Prof. Creasy conducted the main ceremony, at Thorp’s grave site.
    In 1910 he was named president of the Bloomsburg Normal School Alumni Association in Wayne County.
   We read that in December 1911 Prof. Creasy drilled a “company of cadets” for a school holiday program. They were among 150 grade school youngsters at an evening operetta in the school auditorium entitled, “A Merry Company.”
     Winter frolic: In February 1911 Prof and Mrs. Creasy went on a sleigh ride from Hawley  to Blooming Grove with friends.
     In June 1911 he and his wife, with his mother, traveled to the Pacific Coast to attend the National Education Association in San Francisco.
    A report in March 1912 states that Prof Creasy was appointed as chairman of the Examining Board of Education, which oversaw the 21st district, comprising Wayne, Pike, Lackawanna and Susquehanna counties.
      He was credited by the state superintendent for his attainments and high standing of the Hawley schools. Examinations were to be taken by about 200 teachers, some for permanent certificates and others to add necessary subjects to the list which they are qualified by previous certificates to teach.
 ••• Went to Maryland
  In 1912, Professor Creasy resigned from Hawley Graded School to accept a position as a teacher at Chestertown, Maryland. By 1913 he was listed as principal at the newly built high school there.
  The August 21, 1912 Honesdale Citizen reported that Mr. And Mrs.
Mark Creasy had left Hawley the week before for Lightstreet, Columbia County, to visit his parents. They were staying there a few weeks before starting his new assignment in Maryland.
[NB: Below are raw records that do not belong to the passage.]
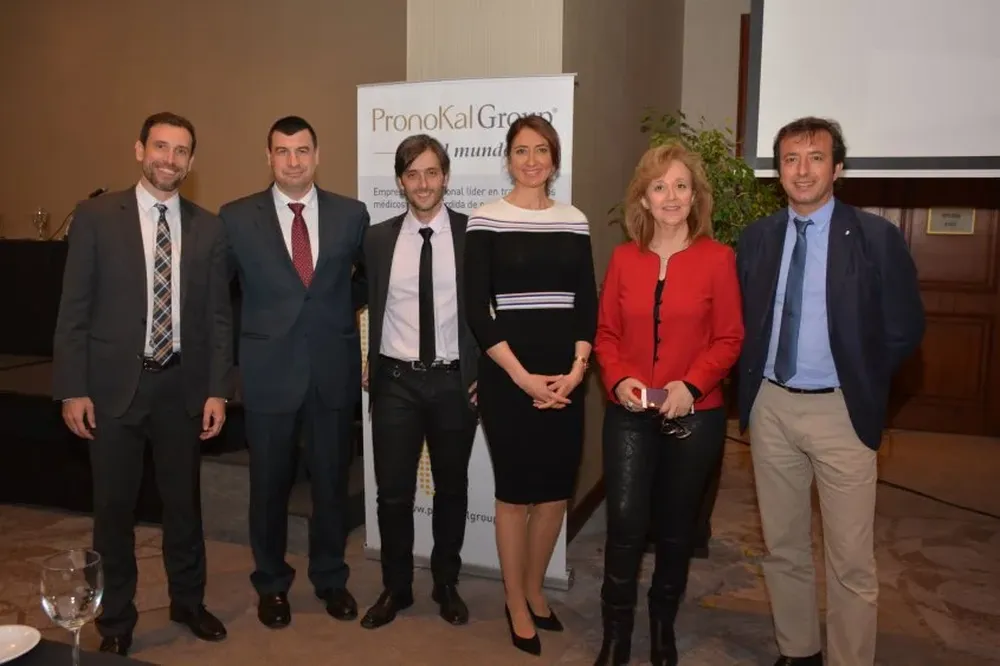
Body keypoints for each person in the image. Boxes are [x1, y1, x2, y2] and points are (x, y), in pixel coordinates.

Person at [736, 117, 924, 666]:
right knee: (784, 546)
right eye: (791, 159)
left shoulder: (875, 237)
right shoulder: (758, 238)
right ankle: (799, 650)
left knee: (850, 560)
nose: (802, 169)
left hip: (841, 411)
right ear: (779, 172)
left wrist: (861, 377)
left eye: (815, 157)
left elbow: (904, 327)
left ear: (837, 168)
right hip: (771, 406)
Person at [52, 112, 233, 656]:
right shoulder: (95, 217)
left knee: (184, 507)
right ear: (139, 150)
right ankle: (116, 620)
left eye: (180, 151)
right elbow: (74, 309)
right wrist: (72, 387)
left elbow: (219, 318)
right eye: (160, 147)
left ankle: (188, 601)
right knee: (113, 511)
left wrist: (218, 390)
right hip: (111, 391)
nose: (169, 160)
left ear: (191, 162)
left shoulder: (209, 227)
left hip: (182, 388)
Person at [592, 141, 744, 666]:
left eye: (681, 185)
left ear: (695, 195)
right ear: (644, 198)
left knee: (678, 528)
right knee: (626, 524)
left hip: (694, 417)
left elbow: (729, 338)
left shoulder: (718, 259)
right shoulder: (622, 259)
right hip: (629, 414)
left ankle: (662, 625)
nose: (671, 196)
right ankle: (616, 632)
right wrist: (620, 379)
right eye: (660, 186)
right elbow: (606, 334)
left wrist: (692, 386)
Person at [220, 116, 368, 629]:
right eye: (282, 151)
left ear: (317, 154)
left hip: (331, 371)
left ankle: (331, 578)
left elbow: (364, 283)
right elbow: (222, 297)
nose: (293, 161)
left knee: (330, 483)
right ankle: (272, 584)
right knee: (269, 487)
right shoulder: (236, 218)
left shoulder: (352, 216)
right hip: (268, 375)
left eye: (302, 150)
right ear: (268, 157)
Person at [464, 114, 597, 657]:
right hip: (508, 377)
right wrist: (521, 379)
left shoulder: (574, 219)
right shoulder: (485, 219)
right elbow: (478, 308)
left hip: (566, 375)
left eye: (542, 150)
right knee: (517, 495)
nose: (532, 159)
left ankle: (537, 587)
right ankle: (515, 600)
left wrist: (579, 366)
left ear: (554, 158)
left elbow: (586, 299)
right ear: (508, 158)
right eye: (521, 150)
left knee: (555, 494)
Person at [360, 134, 479, 629]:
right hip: (396, 383)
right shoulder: (378, 238)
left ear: (446, 177)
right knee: (392, 494)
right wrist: (368, 358)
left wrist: (484, 373)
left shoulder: (474, 234)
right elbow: (363, 299)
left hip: (455, 384)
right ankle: (396, 586)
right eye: (413, 174)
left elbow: (488, 312)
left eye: (432, 173)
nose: (423, 183)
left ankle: (446, 582)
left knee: (451, 489)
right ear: (400, 182)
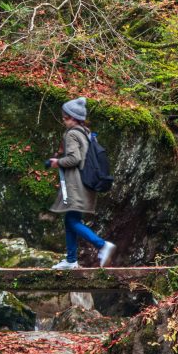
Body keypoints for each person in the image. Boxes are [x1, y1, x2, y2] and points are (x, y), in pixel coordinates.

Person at [48, 97, 117, 269]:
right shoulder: (86, 133)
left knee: (71, 220)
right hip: (86, 184)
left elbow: (74, 158)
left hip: (76, 185)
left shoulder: (72, 133)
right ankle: (71, 260)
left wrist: (57, 162)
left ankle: (102, 245)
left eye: (65, 118)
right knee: (71, 219)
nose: (64, 121)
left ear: (73, 118)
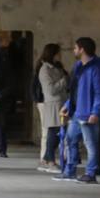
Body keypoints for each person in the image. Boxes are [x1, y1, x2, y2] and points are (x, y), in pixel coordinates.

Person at [59, 37, 100, 184]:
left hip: (87, 113)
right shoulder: (78, 66)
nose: (74, 50)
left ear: (82, 49)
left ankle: (90, 173)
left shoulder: (97, 68)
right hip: (76, 111)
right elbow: (74, 90)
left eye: (75, 48)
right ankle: (70, 171)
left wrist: (96, 112)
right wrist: (68, 105)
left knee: (91, 144)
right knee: (70, 139)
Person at [35, 43, 70, 171]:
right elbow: (50, 89)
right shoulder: (45, 69)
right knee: (53, 133)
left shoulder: (56, 67)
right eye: (58, 53)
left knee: (57, 132)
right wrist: (64, 80)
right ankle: (49, 161)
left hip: (61, 103)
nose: (60, 55)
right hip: (53, 103)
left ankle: (46, 159)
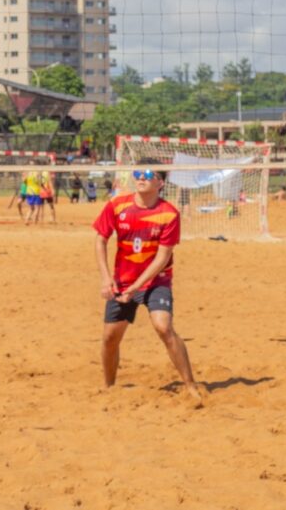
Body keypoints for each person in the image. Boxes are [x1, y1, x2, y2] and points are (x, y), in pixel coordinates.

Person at [93, 162, 202, 405]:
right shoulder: (117, 205)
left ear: (160, 182)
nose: (141, 178)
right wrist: (105, 278)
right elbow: (100, 240)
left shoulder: (169, 214)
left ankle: (190, 385)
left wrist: (137, 287)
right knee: (110, 337)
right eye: (138, 174)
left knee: (163, 327)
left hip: (156, 281)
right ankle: (109, 386)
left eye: (148, 174)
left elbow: (162, 259)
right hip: (122, 281)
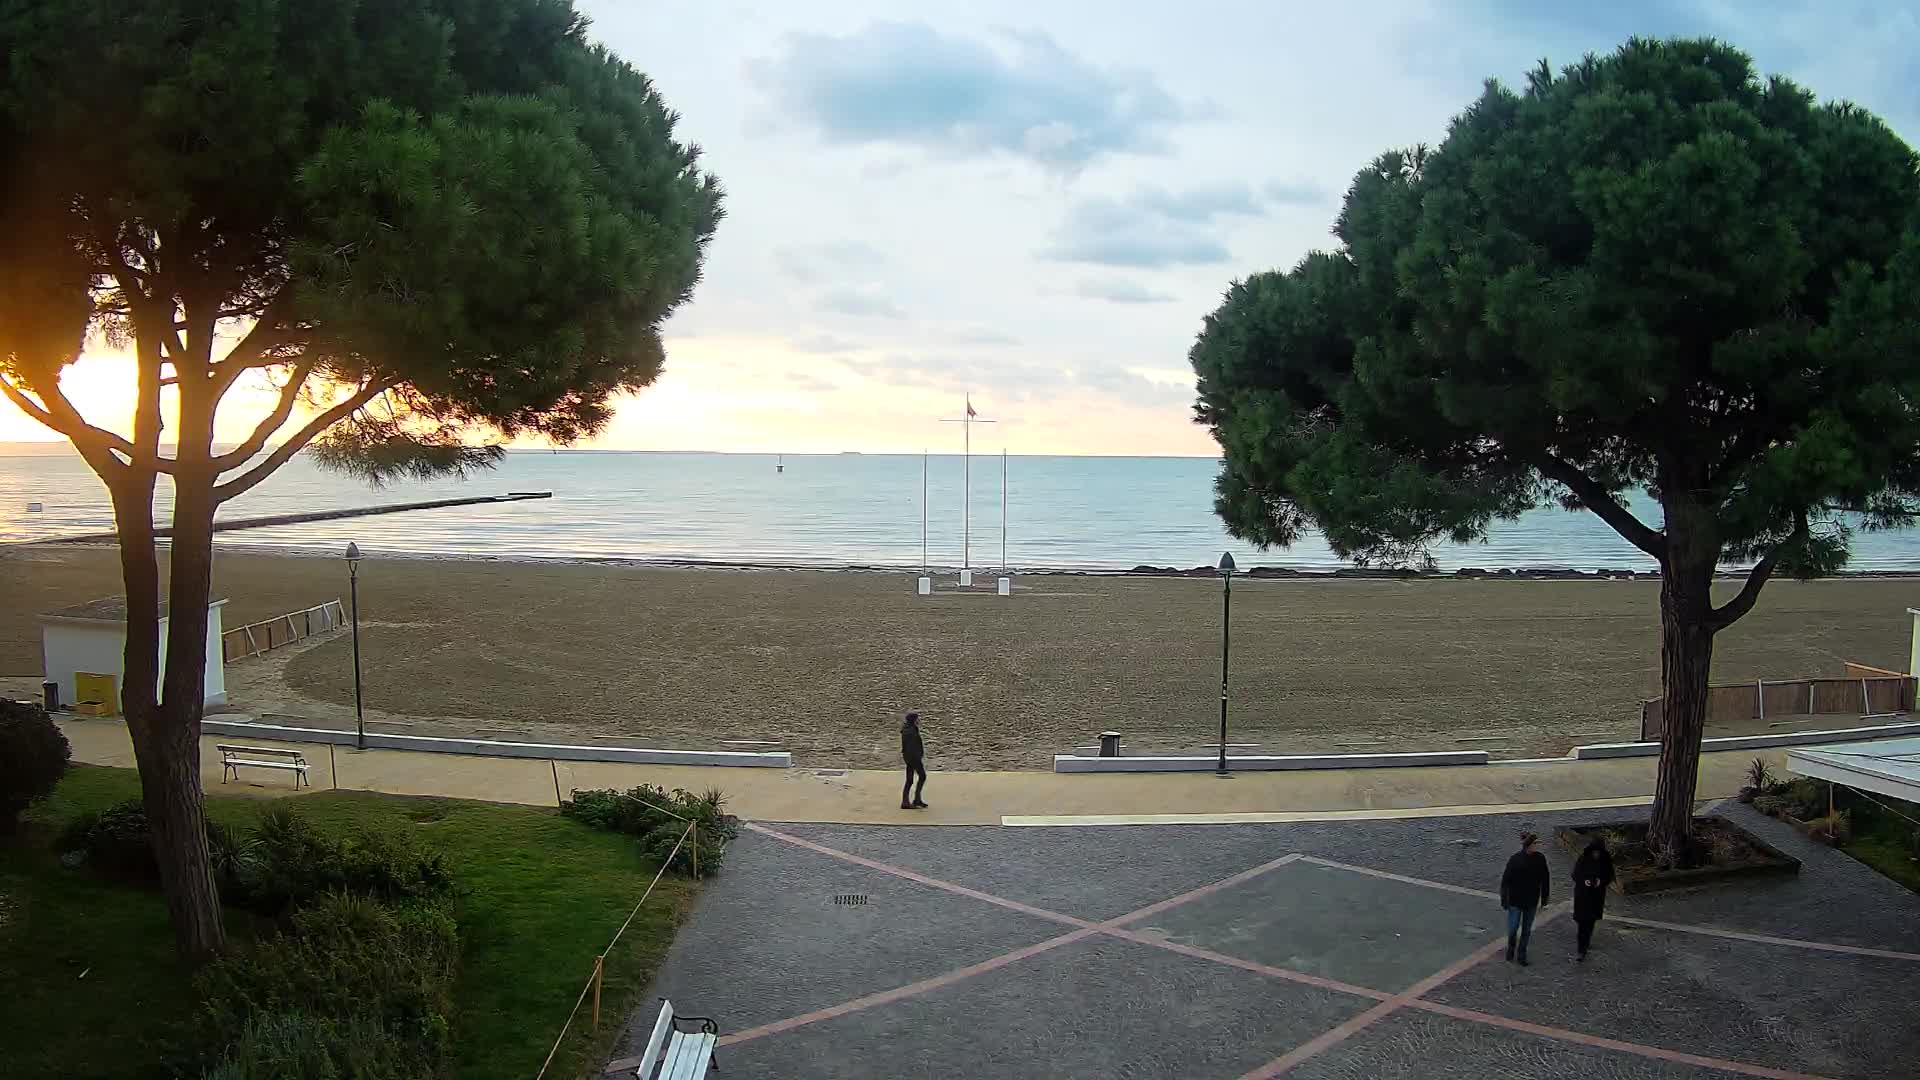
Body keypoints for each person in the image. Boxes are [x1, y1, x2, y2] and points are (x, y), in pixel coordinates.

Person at [1499, 831, 1550, 965]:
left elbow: (1545, 879)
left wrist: (1544, 898)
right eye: (1535, 843)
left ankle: (1522, 955)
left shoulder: (1540, 859)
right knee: (1513, 928)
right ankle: (1511, 948)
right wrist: (1504, 899)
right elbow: (1506, 881)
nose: (1537, 845)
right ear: (1529, 845)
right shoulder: (1515, 860)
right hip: (1515, 901)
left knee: (1526, 930)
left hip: (1531, 901)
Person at [1570, 837, 1616, 961]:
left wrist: (1600, 881)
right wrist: (1584, 881)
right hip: (1583, 896)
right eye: (1594, 852)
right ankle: (1581, 949)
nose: (1596, 854)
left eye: (1598, 852)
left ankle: (1586, 942)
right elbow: (1575, 874)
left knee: (1590, 922)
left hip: (1596, 896)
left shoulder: (1605, 861)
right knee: (1582, 922)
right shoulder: (1583, 859)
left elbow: (1610, 875)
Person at [900, 711, 928, 810]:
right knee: (921, 777)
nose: (919, 720)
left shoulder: (909, 729)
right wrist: (917, 757)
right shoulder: (910, 731)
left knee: (910, 780)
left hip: (909, 757)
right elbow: (912, 747)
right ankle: (910, 800)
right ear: (914, 720)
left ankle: (911, 800)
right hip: (913, 758)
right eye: (917, 719)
   ”In the departure of Mr. Creasy from our town we lose a good citizen a gentleman of excellent character and a man that any community would be most fortunate in securing. Mr. Creasy has lived here 21 years, was well known and very highly regard and he and Mrs. Creasy will be greatly missed by a large circle of aquaintances,” the Hawley Times reported, reprinted in the Citizen.
      Mark Creasy was highly popular at Chestertown High School. Eventually, the high school library at Chestertown would be named in his memory.
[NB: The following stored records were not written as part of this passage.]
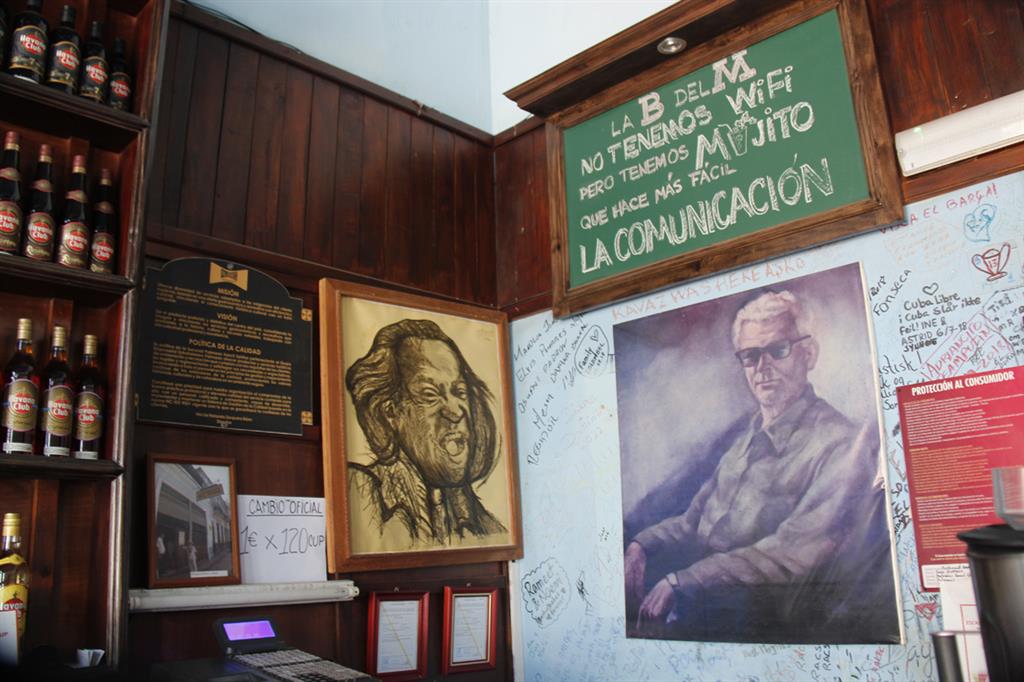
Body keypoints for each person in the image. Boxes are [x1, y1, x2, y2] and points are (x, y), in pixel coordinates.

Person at [623, 289, 897, 642]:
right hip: (706, 616)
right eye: (750, 356)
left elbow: (792, 553)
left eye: (778, 350)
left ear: (808, 354)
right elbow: (695, 522)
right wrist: (641, 546)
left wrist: (684, 581)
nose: (763, 369)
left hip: (776, 631)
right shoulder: (746, 436)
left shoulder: (841, 444)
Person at [345, 319, 506, 545]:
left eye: (459, 391)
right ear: (389, 412)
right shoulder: (364, 497)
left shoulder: (486, 526)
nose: (455, 411)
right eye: (430, 395)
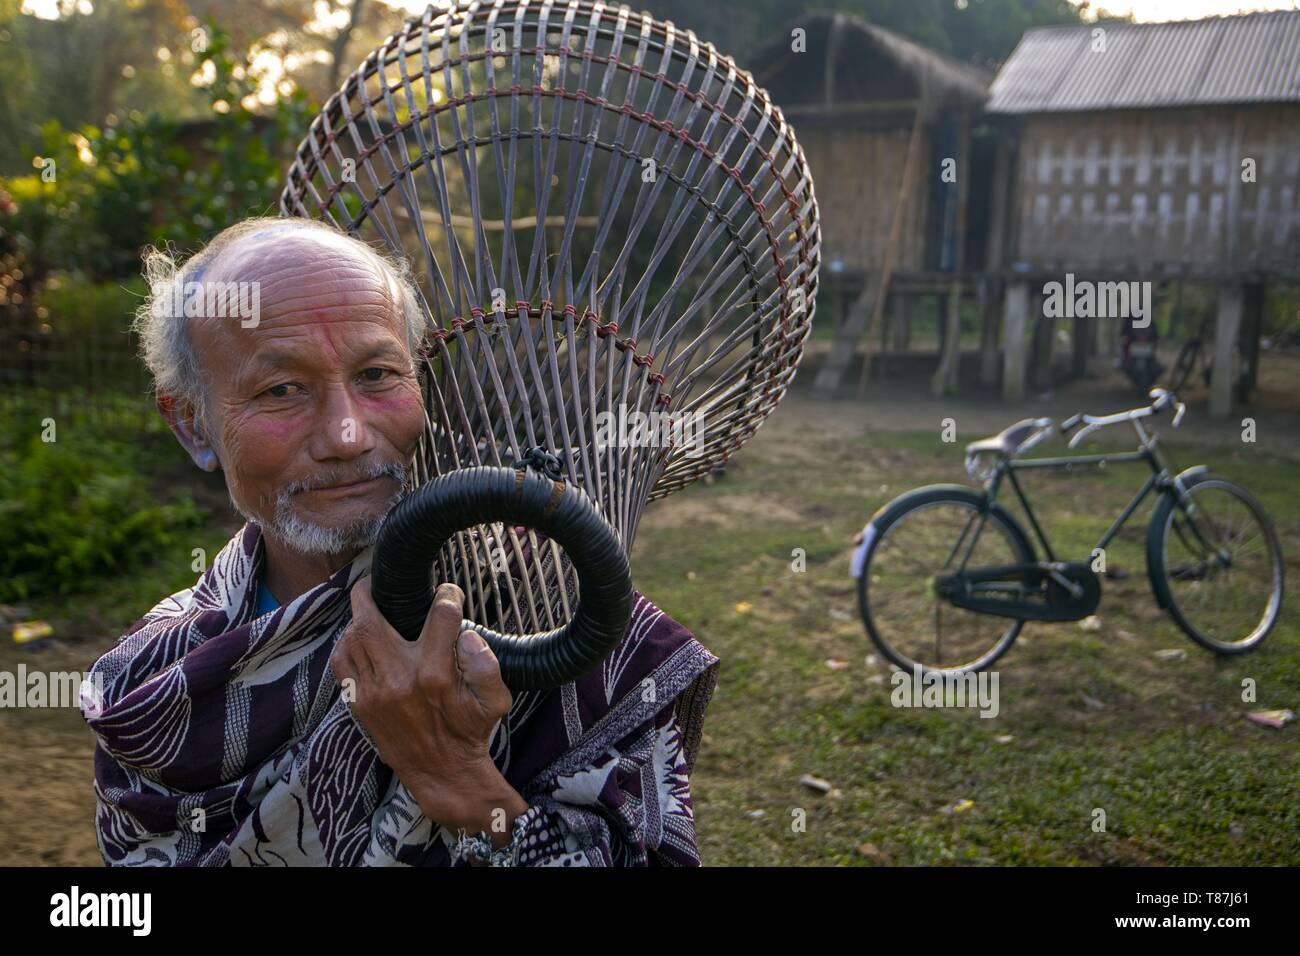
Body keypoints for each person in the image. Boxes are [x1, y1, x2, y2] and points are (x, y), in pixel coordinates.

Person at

      He died Sunday, January 12, 1930, while he was serving as the principal there. He was laid to rest at Lightstreet, Columbia County. Phoebe continued to live at Bloomsburg, with her sister and brother.
Phoebe died in 1954.
      The Board of Education of Kent County, MD published a resolution upon Prof. Creasy’s death, stating is held a “fatherly interest” to his pupils. The Enterprise newspaper (Chestertown) stated that hundreds of pupils found in him an understanding friend.